Other guests had been instructed to bring quail eggs and so with three Ostrich eggs and sixty quail eggs in total, it began to feel as though we participating in some medieval royal feast. We are all fans of runny eggs when they are boiled, and this led to much discussion about cooking times - how to cook an Ostrich egg? All I really knew for sure was that about ninety minutes would ensure a hard boiled ostrich egg. We opted to boil two eggs together, and remove one after 50 mins or so, if it was ready, then fine, otherwise we would use it for scrambling and still have the second egg boiling away to try again. While we waited, some of the quails’ eggs were utilised to provide us with delicious mini fried egg appetizers.
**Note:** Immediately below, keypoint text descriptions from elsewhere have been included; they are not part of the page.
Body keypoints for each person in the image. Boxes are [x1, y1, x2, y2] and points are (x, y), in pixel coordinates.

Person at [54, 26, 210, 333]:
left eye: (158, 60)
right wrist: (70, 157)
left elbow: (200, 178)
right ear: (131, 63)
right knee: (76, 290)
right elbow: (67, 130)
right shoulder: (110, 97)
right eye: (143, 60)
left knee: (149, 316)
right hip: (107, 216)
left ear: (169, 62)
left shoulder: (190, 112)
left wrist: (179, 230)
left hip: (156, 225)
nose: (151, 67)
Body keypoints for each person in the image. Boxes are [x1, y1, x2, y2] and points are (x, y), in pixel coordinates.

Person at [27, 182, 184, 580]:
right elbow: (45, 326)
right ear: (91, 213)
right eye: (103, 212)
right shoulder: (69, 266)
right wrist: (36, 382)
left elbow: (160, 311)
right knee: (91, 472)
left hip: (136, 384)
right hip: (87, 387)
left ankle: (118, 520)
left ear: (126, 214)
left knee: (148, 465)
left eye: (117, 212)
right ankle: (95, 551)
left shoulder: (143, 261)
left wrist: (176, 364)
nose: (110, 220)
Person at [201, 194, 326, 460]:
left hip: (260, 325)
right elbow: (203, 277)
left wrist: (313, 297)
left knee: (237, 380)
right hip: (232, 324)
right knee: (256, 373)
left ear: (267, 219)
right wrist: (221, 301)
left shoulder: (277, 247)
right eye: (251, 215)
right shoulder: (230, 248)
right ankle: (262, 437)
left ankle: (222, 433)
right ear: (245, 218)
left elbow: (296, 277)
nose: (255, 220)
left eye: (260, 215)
Finally the moment of truth had arrived and the first ostrich egg was removed from the pan. A mortar was found to make the perfect ostrich egg cup. We cut into the top of the egg and... it was cooked to perfection! Firm (but not rubbery) white surrounded the oozing, rich yolk. Seven inch bread soldiers descended from all angles as we all dived in. It was amazing, similar in flavour to hens’ eggs, but much much richer. Our thanks to which ever female laid it (Pompey, Delilah or Molly) - it was a beauty.
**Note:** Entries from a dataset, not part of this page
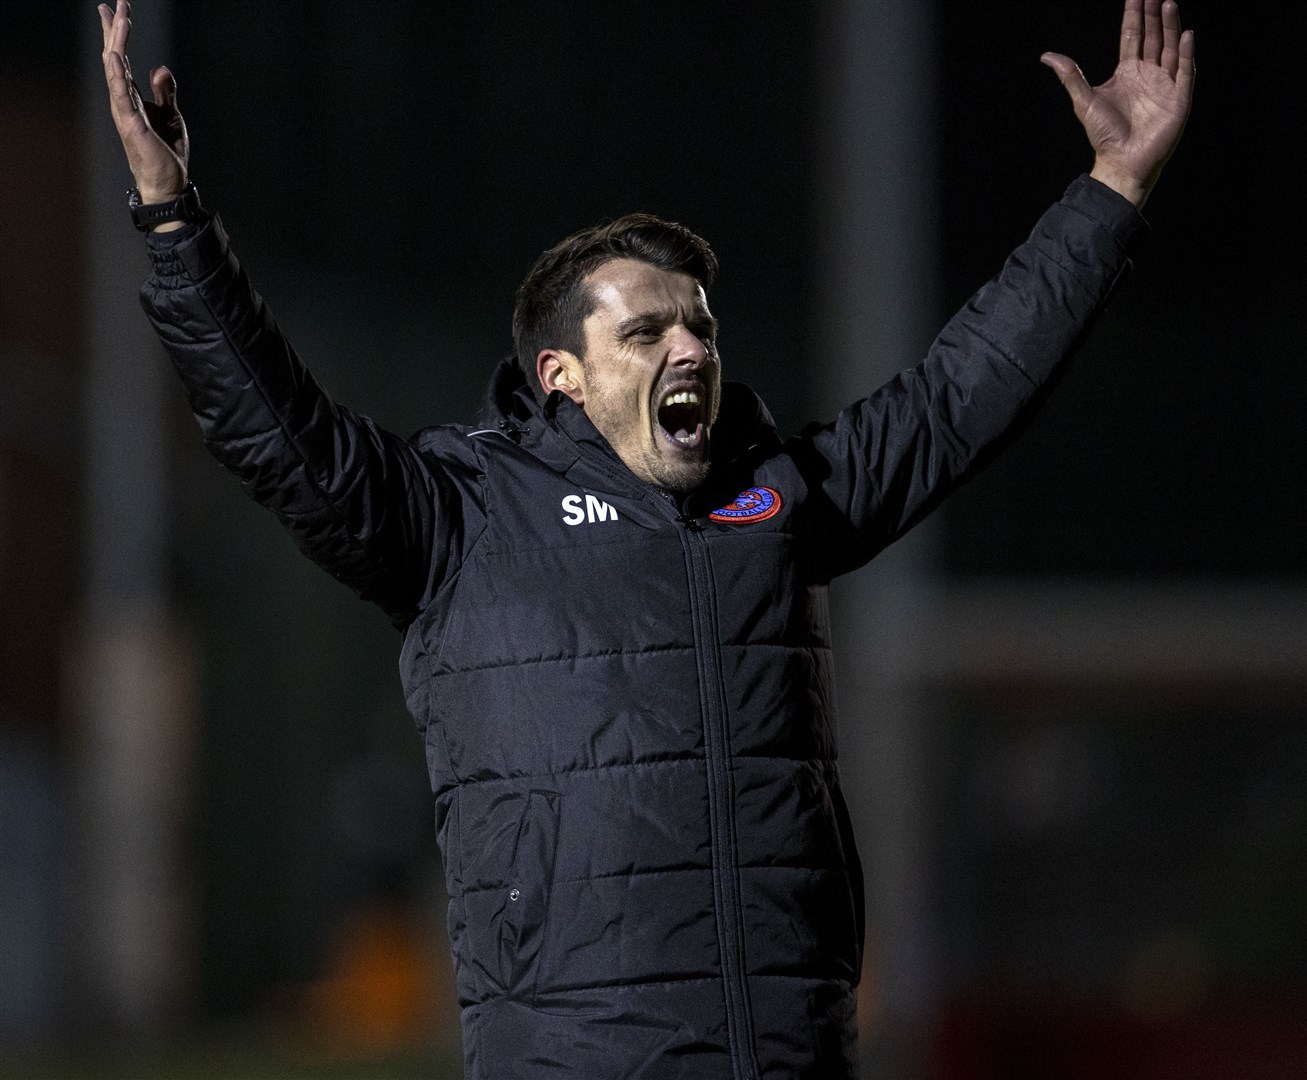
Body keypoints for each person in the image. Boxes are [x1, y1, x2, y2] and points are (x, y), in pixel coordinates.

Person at [98, 1, 1194, 1076]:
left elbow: (960, 398)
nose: (689, 347)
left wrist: (1111, 194)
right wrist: (172, 220)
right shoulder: (459, 517)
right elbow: (279, 436)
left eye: (700, 326)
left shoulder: (775, 497)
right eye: (645, 330)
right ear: (559, 377)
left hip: (786, 1051)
It took a good 10 minutes of dunking before the group had managed to do the egg justice. The second egg had still been boiling away almost forgotten - I decided to throw caution to the wind and flipped it onto its side and attacked it with a heavily serrated bread knife, right through the middle. My suspicions were proved correct as this egg was indeed hard boiled, but still a thing of beauty.
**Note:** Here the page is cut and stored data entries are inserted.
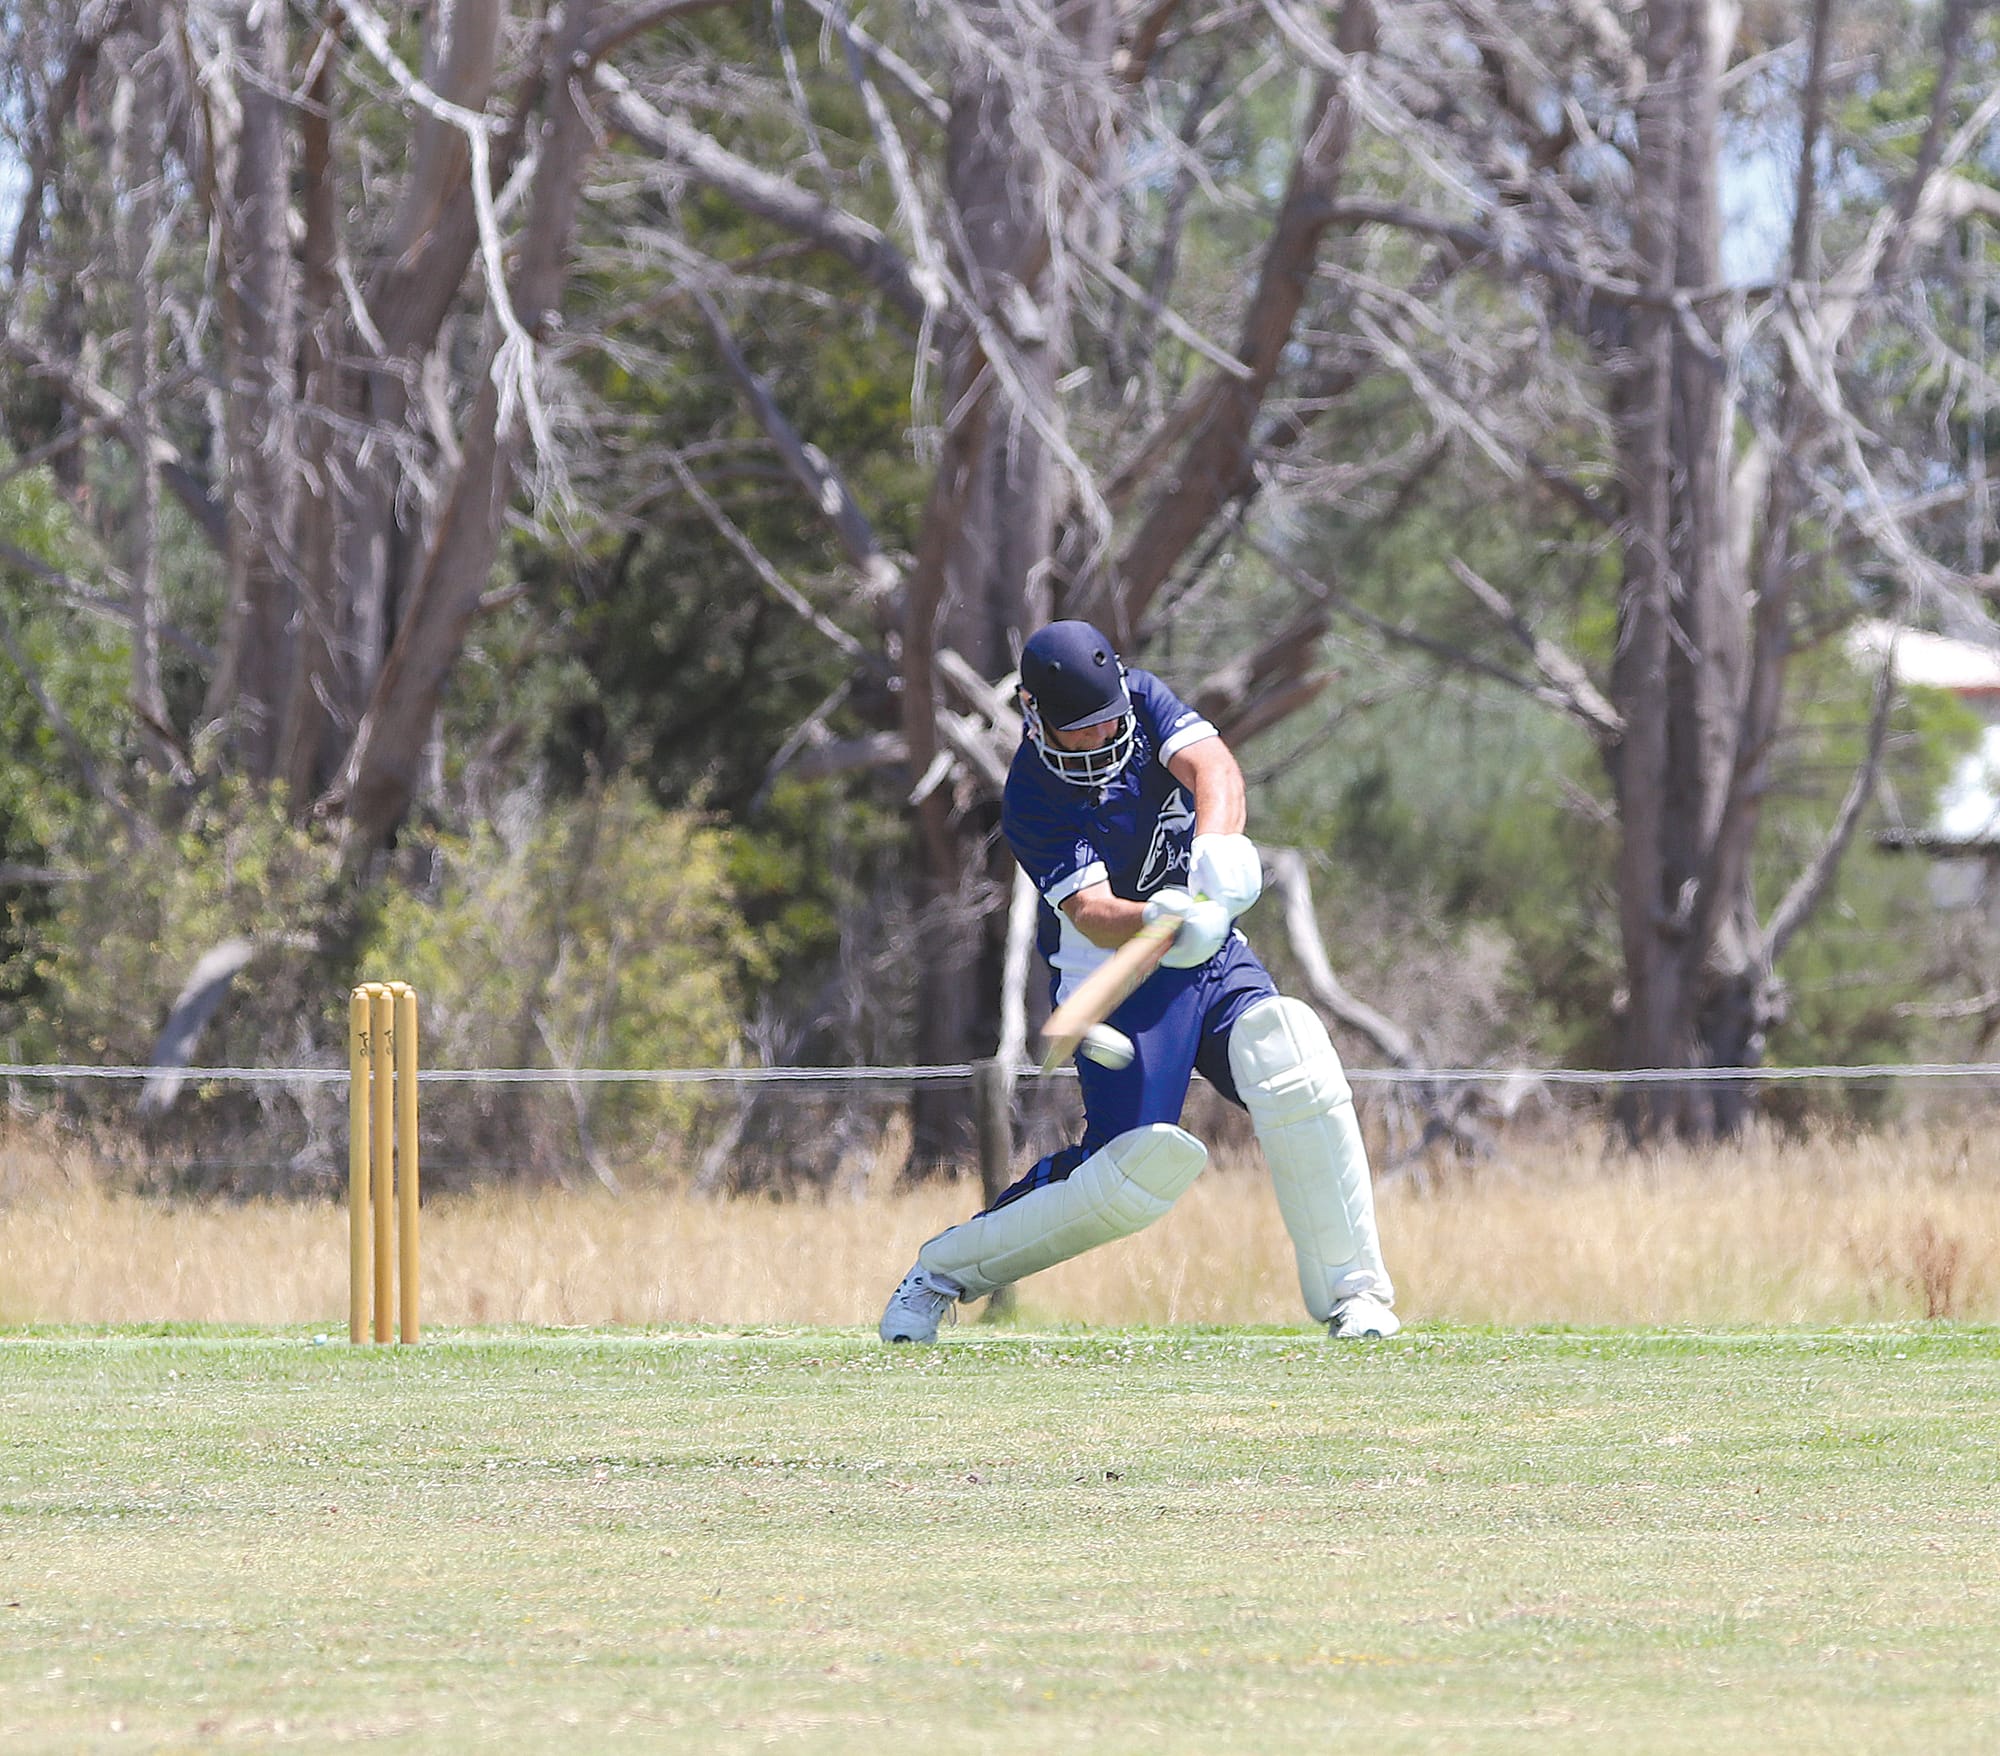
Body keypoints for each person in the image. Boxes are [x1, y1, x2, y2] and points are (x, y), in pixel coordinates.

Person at [878, 619, 1399, 1343]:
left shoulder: (1146, 699)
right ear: (1033, 713)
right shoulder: (1032, 796)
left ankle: (1358, 1297)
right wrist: (1159, 915)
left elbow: (1214, 768)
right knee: (1123, 1181)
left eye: (1108, 723)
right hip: (1120, 981)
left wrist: (1216, 848)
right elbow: (1091, 912)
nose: (1099, 740)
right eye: (1078, 732)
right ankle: (941, 1274)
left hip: (1210, 954)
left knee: (1292, 1061)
With a third egg still to contend with and those deceptively filling quail eggs appearing from the stove in both fried and boiled format now, we decided to wrap the two hard boiled halves in cling film and refrigerate for a later date. Perhaps an egg mayo to end all egg mayos?
Now to our third and final Ostrich egg. Some argued for scrambling but we felt that it would be a visual travesty not to try and instil in our memories the image of a giant fried egg. This would be no easy feat as the Ostrich shell is not easy to get into. I had read that drills are utilised in many cases but we were ill-equipped. With only a hammer and a screwdriver I delicately tried to form a smooth hole without damaging the yolk sack inside. With the tools and my lack of expertise it had none of the delicate finesse of advanced neurosurgery, indeed, I could not help but think back to history lessons at school that fascinated me with descriptions of Neanderthal trepanning. As the contents dropped into the pan there was a couple of seconds of absolute silence as we all crowded round to see if the yolk held its shape. It did, and not only that, it went on to form the most perfect of fried eggs that one can wish for. The white must have been about 3cm deep and was a meal in itself (particularly after we added a few quails eggs to fry within it). The yolk was wide and rounded, an almost a sun-like centre to a calorie filled, yet ever so tasty solar system mix of albumen and quail egg planets. There were only a few stalwarts still able and willing to consume by now. But it was worth the effort. We are already discussing which baker would able to supply as with a giant loaf next year for the fried egg sandwich to cure even the most monster of hangovers!
South East London Egg Day is not something to be recommended to everyone, especially those with high blood pressure, a history of heart trouble or ovophobics, but it is an enjoyable, sociable day and it never did Mr Strong any harm!